Christine was kind enough to put a program together for me, along the lines Freddie had put together for her.

WARM UP:
5 minutes or fast walking or jogging
If walking do this on 5 incline

LOWER BODY:
4x10 - 10kg Kettle Bell Squats
(Back Straight, shoulders back - weight between legs, no need to put the weight on the floor, legs wide apart, toes pointing out)
4x10 - 20kg (Bar only) Squat Rack Squats
(Make sure the bar is on the fleshing part of my back not neck - bum must be pushed out as much as possible, almost sitting down)
Do Walking Lunges, walk 30 meters with 8kg Dumb Bells (4kg in each hand)

or

UPPER BODY:
3x10 - 12.5kg Chest-Press
3x10 - 10kg Bell Bar (bar only) Start on neck and shoulders, push over head and stretch arms up above head, lifted
2x10 - 12kg (6kg in each hand) Flies - Lying on my back, arms stretched out sideways, bringing them up together and down again.   
2x15 - 8kg (one Fat weight) Behind Head Lifts - Working Triceps

and

CORE STRENGTHENING:
3x10 - 4kg Medicine Ball Sit-ups
3x10 - 4kg Medicine Ball Side to Side sit-ups
3x1 minute Planks
3x1 minute Leg Raises (As many as I can do)

COOL DOWN:
Must stretched out worked areas, can do this on the PowerPlates, hold positions for at less 30sec

FOLLOWED BY:
15 Minutes on the Treadmill - Either
Walk for 2 minutes and then run for 2 minutes
When I am comfortable with running only, change the pace every 2 minutes, pace 8 then pace 9.5, then back to pace 8.

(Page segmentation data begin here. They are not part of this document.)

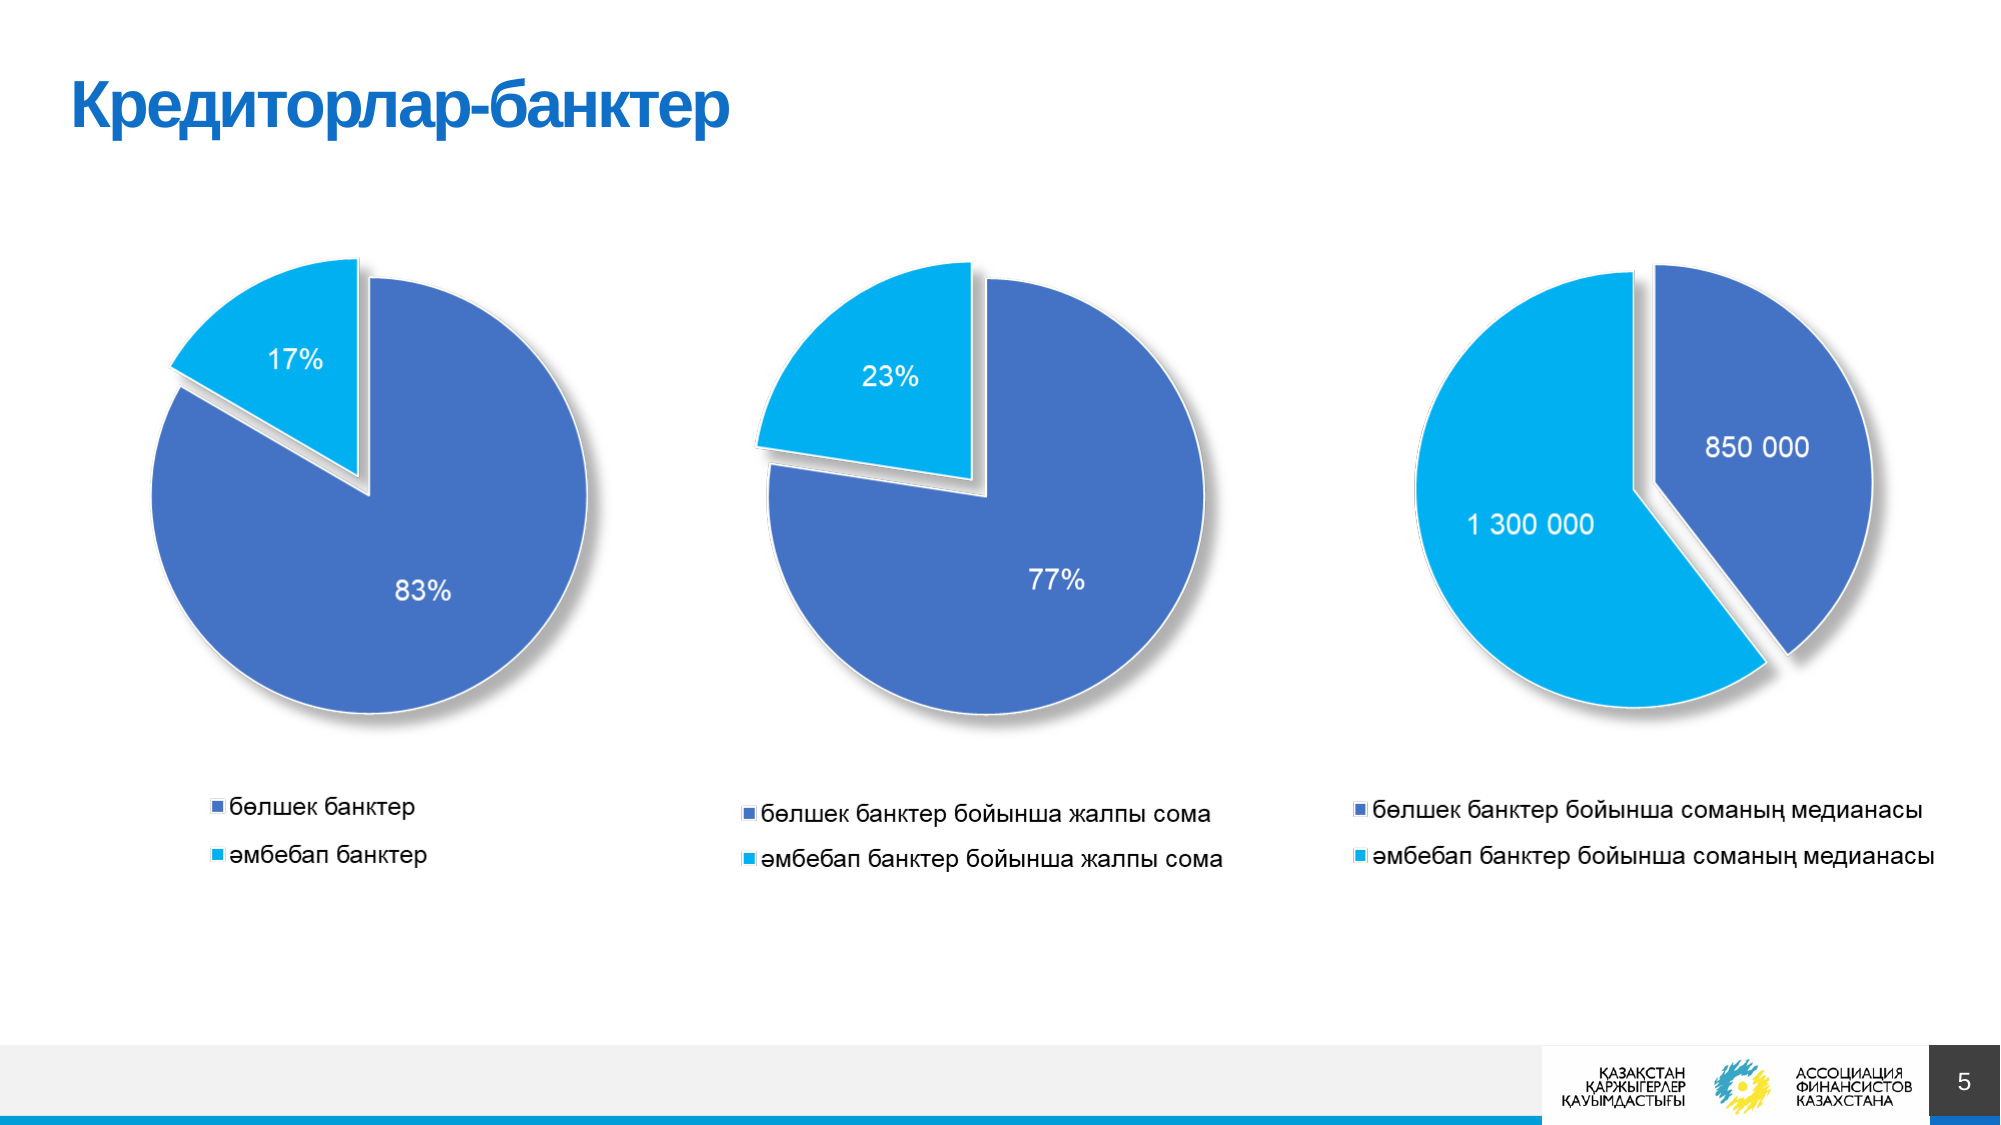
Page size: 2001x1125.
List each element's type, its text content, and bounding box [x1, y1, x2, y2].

title Кредиторлар-банктер [70, 70, 1930, 142]
picture [1542, 1046, 1930, 1125]
slide_number 5 [1929, 1045, 2000, 1116]
picture [64, 230, 1936, 895]
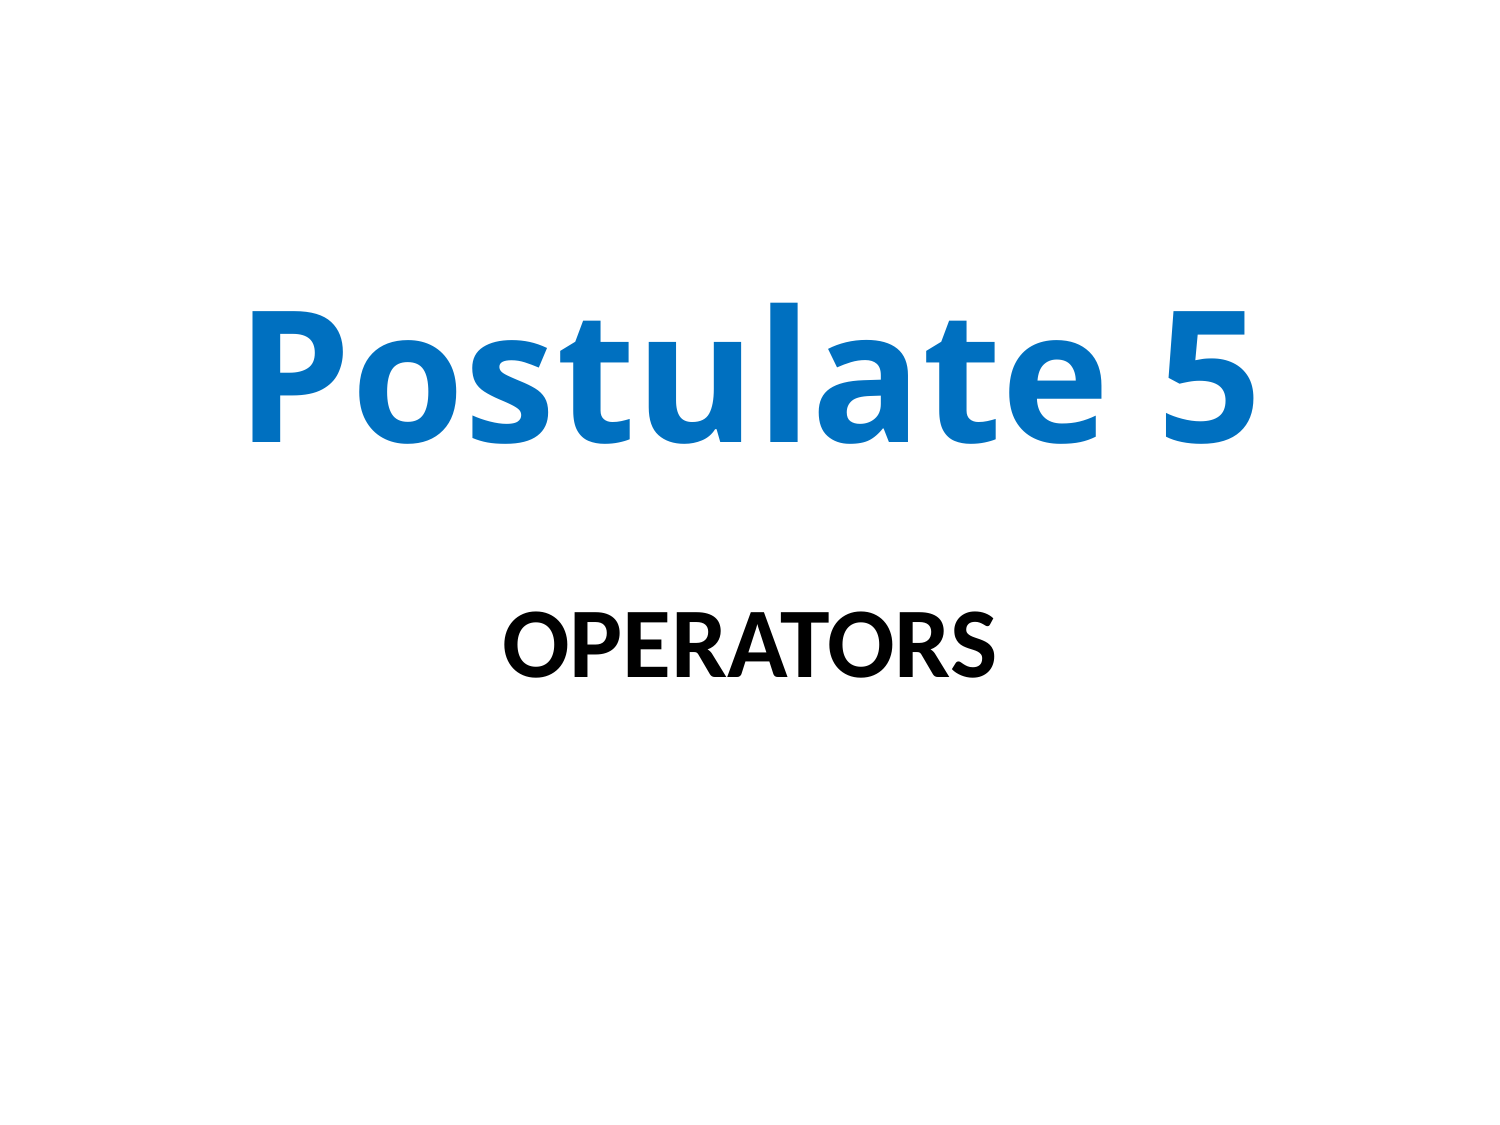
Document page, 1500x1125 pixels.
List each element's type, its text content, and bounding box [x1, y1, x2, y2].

title Postulate 5 [75, 275, 1425, 463]
list OPERATORS [75, 570, 1425, 1125]
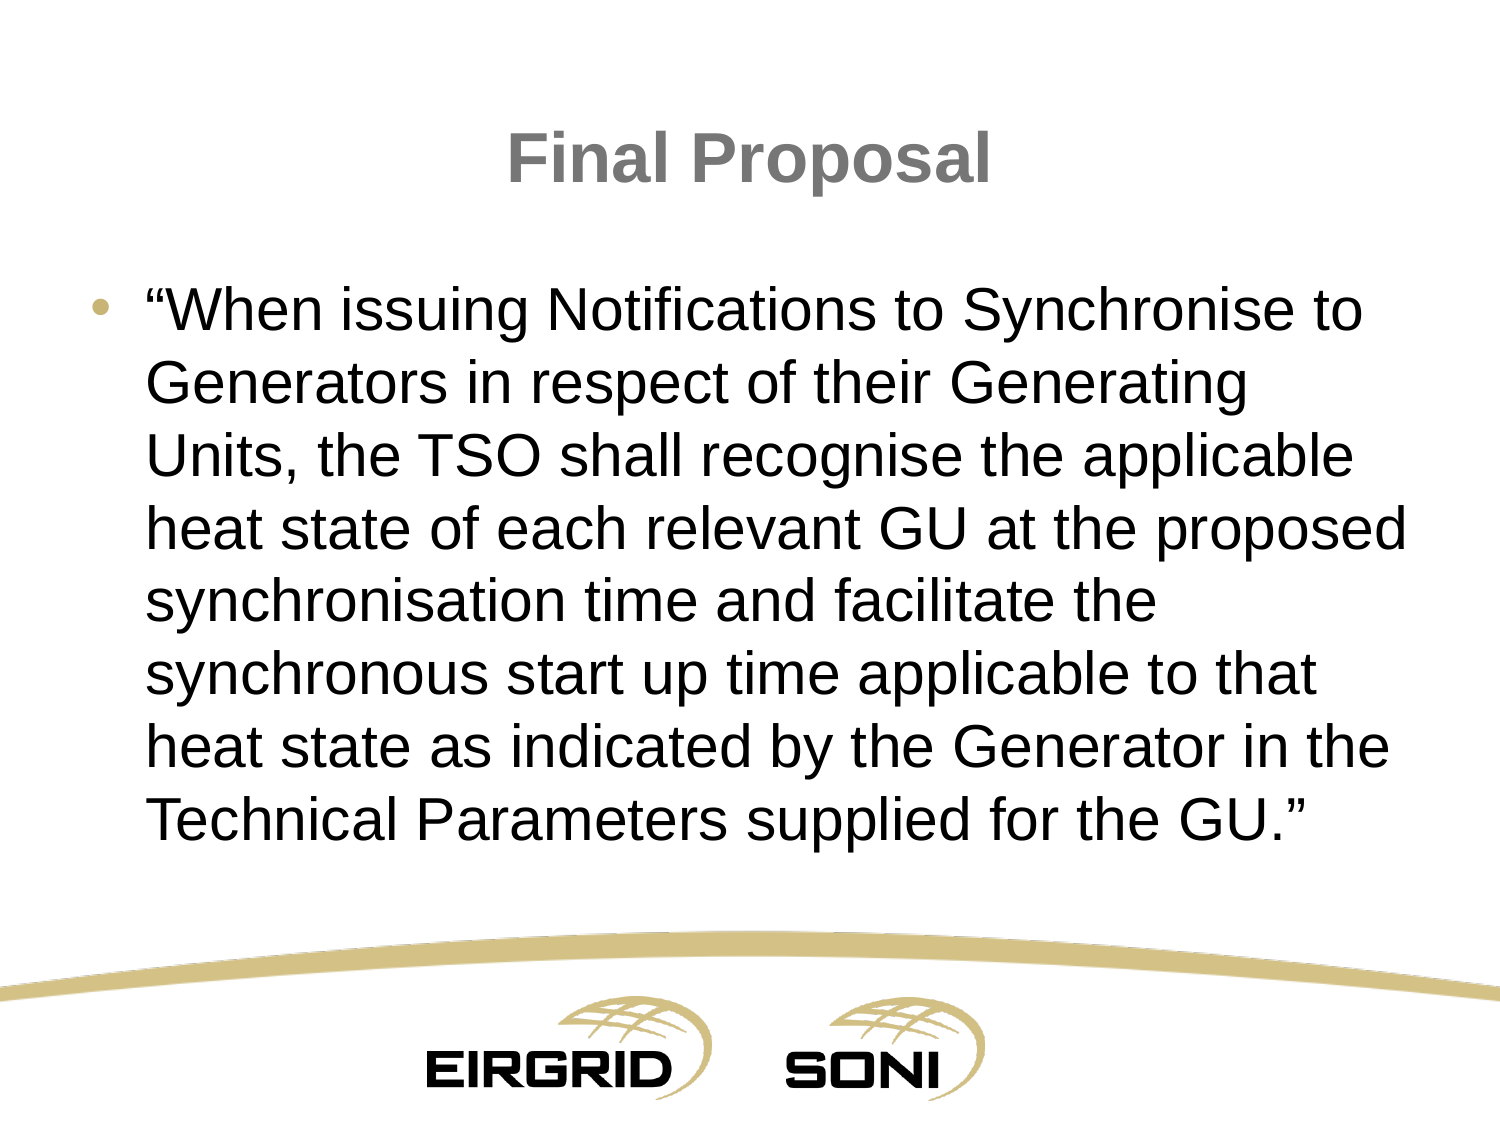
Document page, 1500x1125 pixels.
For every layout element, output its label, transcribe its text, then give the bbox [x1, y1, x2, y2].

She has given me some TIPS:
Eat a banana 1 hour before training
Try and eat a Protein bar once finished
Workout at least 4 times a week but no more then 6.
Very Important: Work on either Upper or Lower Body & rest this area the following day to ensure the muscles repair!!!

She's also advance that it is best to start a Weight routine and finish off with a Cardio workout, as you burn more fat!

Also no Carbohydrates after 3pm! This is going to be really hard, but I will try my hardest!
I am a fussy eater, I don't eat fish, chicken and most meats...  Eggs and cottage cheese will be my best friends.

Please note Christine is NOT a Personal Trainer, she has just started her GNVQ level 2 instructors training course.  She may very well follow this with the Personal Trainers Course.
This routine is designed for me.  

PLEASE NOTE I WORE MY BELOVED HOTPANTS!